• _Problem_
Update the records below by replacing "locality" with "collection site" everywhere it occurs. Keep every other line the same.

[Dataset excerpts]
——————
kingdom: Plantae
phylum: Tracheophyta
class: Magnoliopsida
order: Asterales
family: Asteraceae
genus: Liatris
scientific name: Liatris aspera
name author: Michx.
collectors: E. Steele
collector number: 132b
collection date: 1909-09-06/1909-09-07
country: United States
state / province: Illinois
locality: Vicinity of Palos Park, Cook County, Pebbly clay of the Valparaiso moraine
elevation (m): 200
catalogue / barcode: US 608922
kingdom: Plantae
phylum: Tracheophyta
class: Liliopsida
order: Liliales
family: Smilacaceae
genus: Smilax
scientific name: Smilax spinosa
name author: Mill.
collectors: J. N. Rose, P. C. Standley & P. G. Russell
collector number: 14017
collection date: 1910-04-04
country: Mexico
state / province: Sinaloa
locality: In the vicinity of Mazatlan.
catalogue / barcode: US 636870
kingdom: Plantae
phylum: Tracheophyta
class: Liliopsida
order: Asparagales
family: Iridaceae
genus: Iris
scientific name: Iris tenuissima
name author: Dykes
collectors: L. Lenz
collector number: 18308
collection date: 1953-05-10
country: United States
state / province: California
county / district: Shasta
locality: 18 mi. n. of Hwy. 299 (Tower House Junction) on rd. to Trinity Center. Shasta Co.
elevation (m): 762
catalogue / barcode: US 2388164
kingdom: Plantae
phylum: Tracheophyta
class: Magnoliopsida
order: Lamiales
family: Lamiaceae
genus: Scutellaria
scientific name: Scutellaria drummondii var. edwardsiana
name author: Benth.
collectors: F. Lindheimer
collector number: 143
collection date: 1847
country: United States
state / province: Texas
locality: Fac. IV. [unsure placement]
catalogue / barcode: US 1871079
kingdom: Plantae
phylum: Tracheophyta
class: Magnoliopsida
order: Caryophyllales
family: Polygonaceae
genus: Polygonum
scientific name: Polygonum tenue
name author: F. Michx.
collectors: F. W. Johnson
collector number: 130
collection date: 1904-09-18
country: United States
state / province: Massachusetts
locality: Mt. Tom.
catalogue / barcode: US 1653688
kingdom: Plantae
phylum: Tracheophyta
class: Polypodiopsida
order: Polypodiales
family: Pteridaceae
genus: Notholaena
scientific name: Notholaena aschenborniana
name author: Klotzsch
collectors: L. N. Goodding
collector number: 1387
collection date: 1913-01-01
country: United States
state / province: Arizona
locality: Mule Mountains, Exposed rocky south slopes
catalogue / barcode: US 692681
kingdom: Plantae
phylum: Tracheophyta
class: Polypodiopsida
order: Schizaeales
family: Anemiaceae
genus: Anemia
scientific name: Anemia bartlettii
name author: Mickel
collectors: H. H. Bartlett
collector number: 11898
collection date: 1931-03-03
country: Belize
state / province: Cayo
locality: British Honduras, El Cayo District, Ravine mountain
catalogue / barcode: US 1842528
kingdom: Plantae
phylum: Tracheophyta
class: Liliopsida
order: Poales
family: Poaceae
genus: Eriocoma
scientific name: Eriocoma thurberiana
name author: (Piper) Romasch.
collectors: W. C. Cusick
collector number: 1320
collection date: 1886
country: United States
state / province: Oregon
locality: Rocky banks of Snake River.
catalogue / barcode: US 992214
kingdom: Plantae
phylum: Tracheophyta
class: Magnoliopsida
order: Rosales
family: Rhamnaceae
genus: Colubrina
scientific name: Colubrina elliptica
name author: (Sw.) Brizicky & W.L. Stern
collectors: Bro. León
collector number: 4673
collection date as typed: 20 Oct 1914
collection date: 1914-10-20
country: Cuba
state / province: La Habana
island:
——————
• _The output_
kingdom: Plantae
phylum: Tracheophyta
class: Magnoliopsida
order: Asterales
family: Asteraceae
genus: Liatris
scientific name: Liatris aspera
name author: Michx.
collectors: E. Steele
collector number: 132b
collection date: 1909-09-06/1909-09-07
country: United States
state / province: Illinois
collection site: Vicinity of Palos Park, Cook County, Pebbly clay of the Valparaiso moraine
elevation (m): 200
catalogue / barcode: US 608922
kingdom: Plantae
phylum: Tracheophyta
class: Liliopsida
order: Liliales
family: Smilacaceae
genus: Smilax
scientific name: Smilax spinosa
name author: Mill.
collectors: J. N. Rose, P. C. Standley & P. G. Russell
collector number: 14017
collection date: 1910-04-04
country: Mexico
state / province: Sinaloa
collection site: In the vicinity of Mazatlan.
catalogue / barcode: US 636870
kingdom: Plantae
phylum: Tracheophyta
class: Liliopsida
order: Asparagales
family: Iridaceae
genus: Iris
scientific name: Iris tenuissima
name author: Dykes
collectors: L. Lenz
collector number: 18308
collection date: 1953-05-10
country: United States
state / province: California
county / district: Shasta
collection site: 18 mi. n. of Hwy. 299 (Tower House Junction) on rd. to Trinity Center. Shasta Co.
elevation (m): 762
catalogue / barcode: US 2388164
kingdom: Plantae
phylum: Tracheophyta
class: Magnoliopsida
order: Lamiales
family: Lamiaceae
genus: Scutellaria
scientific name: Scutellaria drummondii var. edwardsiana
name author: Benth.
collectors: F. Lindheimer
collector number: 143
collection date: 1847
country: United States
state / province: Texas
collection site: Fac. IV. [unsure placement]
catalogue / barcode: US 1871079
kingdom: Plantae
phylum: Tracheophyta
class: Magnoliopsida
order: Caryophyllales
family: Polygonaceae
genus: Polygonum
scientific name: Polygonum tenue
name author: F. Michx.
collectors: F. W. Johnson
collector number: 130
collection date: 1904-09-18
country: United States
state / province: Massachusetts
collection site: Mt. Tom.
catalogue / barcode: US 1653688
kingdom: Plantae
phylum: Tracheophyta
class: Polypodiopsida
order: Polypodiales
family: Pteridaceae
genus: Notholaena
scientific name: Notholaena aschenborniana
name author: Klotzsch
collectors: L. N. Goodding
collector number: 1387
collection date: 1913-01-01
country: United States
state / province: Arizona
collection site: Mule Mountains, Exposed rocky south slopes
catalogue / barcode: US 692681
kingdom: Plantae
phylum: Tracheophyta
class: Polypodiopsida
order: Schizaeales
family: Anemiaceae
genus: Anemia
scientific name: Anemia bartlettii
name author: Mickel
collectors: H. H. Bartlett
collector number: 11898
collection date: 1931-03-03
country: Belize
state / province: Cayo
collection site: British Honduras, El Cayo District, Ravine mountain
catalogue / barcode: US 1842528
kingdom: Plantae
phylum: Tracheophyta
class: Liliopsida
order: Poales
family: Poaceae
genus: Eriocoma
scientific name: Eriocoma thurberiana
name author: (Piper) Romasch.
collectors: W. C. Cusick
collector number: 1320
collection date: 1886
country: United States
state / province: Oregon
collection site: Rocky banks of Snake River.
catalogue / barcode: US 992214
kingdom: Plantae
phylum: Tracheophyta
class: Magnoliopsida
order: Rosales
family: Rhamnaceae
genus: Colubrina
scientific name: Colubrina elliptica
name author: (Sw.) Brizicky & W.L. Stern
collectors: Bro. León
collector number: 4673
collection date as typed: 20 Oct 1914
collection date: 1914-10-20
country: Cuba
state / province: La Habana
island:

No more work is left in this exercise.